(Document passage begins)

2012-01-26 Thread Peter Otten

stm atoc wrote:

> Hi,
> 
> I have a question regarding the TypeError.
> 
> I have this script as follows in Python. I have run a program in Fortran:
> 
> # coding: utf-8
> from pylab import *
> import numpy
> import matplotlib.pyplot as pyplot
> import matplotlib.mlab as mlab
> 
> t=3600
> N = 100
> dz = 1.0
> 
> with open("act_out.list", "r") as f:
>z = numpy.array([float(v) for v in f.readline().split()[1:]])
> zm = z*1.0e6
> 
> a = numpy.loadtxt("act_out.list", skiprows=3)
> t=a[:,0]
> nu = a[0:,1:N+1]
> Conc = a[:, N+1:]
> hsml=zeros((103))
> cprof=zeros((103))
> 
> hsml[0]=-1300.
> hsml[-2]=-300.
> hsml[-1]=0.
> hsml[1:-2]=z*100-300.
> 
> cprof[0]=50.

(Document passage ends)
(Stored data begins)

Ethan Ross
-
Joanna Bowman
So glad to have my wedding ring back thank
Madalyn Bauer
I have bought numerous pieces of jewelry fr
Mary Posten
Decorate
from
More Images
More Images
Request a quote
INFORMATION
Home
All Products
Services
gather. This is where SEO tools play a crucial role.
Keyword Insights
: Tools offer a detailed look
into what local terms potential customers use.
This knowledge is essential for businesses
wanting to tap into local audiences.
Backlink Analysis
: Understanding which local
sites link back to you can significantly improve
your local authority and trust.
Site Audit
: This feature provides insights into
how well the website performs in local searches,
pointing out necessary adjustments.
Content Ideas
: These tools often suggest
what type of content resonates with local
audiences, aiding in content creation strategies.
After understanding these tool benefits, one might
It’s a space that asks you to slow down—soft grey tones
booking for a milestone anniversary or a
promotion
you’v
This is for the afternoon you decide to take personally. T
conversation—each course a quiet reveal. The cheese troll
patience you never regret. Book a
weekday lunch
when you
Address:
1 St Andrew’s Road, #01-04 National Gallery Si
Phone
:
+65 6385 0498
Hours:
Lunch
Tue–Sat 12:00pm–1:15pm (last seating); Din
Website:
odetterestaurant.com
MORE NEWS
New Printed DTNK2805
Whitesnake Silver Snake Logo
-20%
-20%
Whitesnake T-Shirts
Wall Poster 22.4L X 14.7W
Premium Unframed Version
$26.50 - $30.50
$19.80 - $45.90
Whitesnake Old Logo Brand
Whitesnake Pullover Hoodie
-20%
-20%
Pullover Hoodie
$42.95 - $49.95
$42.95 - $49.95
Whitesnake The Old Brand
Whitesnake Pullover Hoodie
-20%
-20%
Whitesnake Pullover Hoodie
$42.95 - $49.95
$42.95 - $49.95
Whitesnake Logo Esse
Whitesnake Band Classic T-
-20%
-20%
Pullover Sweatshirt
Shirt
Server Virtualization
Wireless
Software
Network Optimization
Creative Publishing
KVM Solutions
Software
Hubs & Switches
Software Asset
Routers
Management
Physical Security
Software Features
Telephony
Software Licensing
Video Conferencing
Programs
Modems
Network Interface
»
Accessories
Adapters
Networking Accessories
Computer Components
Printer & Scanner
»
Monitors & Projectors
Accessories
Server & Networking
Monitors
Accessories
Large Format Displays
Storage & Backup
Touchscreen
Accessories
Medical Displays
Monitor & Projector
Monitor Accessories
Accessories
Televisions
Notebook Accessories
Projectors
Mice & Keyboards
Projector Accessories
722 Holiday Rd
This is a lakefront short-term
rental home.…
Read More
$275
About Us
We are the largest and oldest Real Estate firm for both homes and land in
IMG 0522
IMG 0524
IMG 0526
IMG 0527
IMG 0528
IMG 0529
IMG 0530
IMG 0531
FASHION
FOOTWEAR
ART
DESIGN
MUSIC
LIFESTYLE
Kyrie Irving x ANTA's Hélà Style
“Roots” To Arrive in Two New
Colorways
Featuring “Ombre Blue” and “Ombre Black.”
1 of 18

(Stored data ends)

Continue the forum thread about the Python TypeError, picking up right after its final line.

> cprof[-2]=500.
> cprof[-1]=500.
> 
> idx=int(where(t==1800)[0])
> cprof[1:-2]=Conc[idx]
> 
> lw = 2.0
> dpi = 80
> figure(figsize=(8,8),dpi=dpi)
> pyplot.plot(cprof,hsml,'r-')
> 
> pyplot.xlabel('$Conc, mmol C m^3$')
> pyplot.ylabel('$Hsml, micrometer$')
> pyplot.grid(True)
> 
> legend()
> savefig('Conc.png')
> show()
> 
> after runing Python, I hav ethis massage:
> 
>  TypeError: only length-1 arrays can be converted to Python scalars
> 
> Any suggestion?  in fact, what I missed and what I should add to have
> a right result!

By retyping the error message or omitting the traceback you are stripping 
off information that is valuable for debugging your problem. Always cut and 
paste the complete traceback.
Also, I cannot run your script as it relies upon data that you don't 
provide. Again, debugging becomes easier if you make your script self-
contained, e. g. set 'a' to some value explicitly with

a = numpy.array([...])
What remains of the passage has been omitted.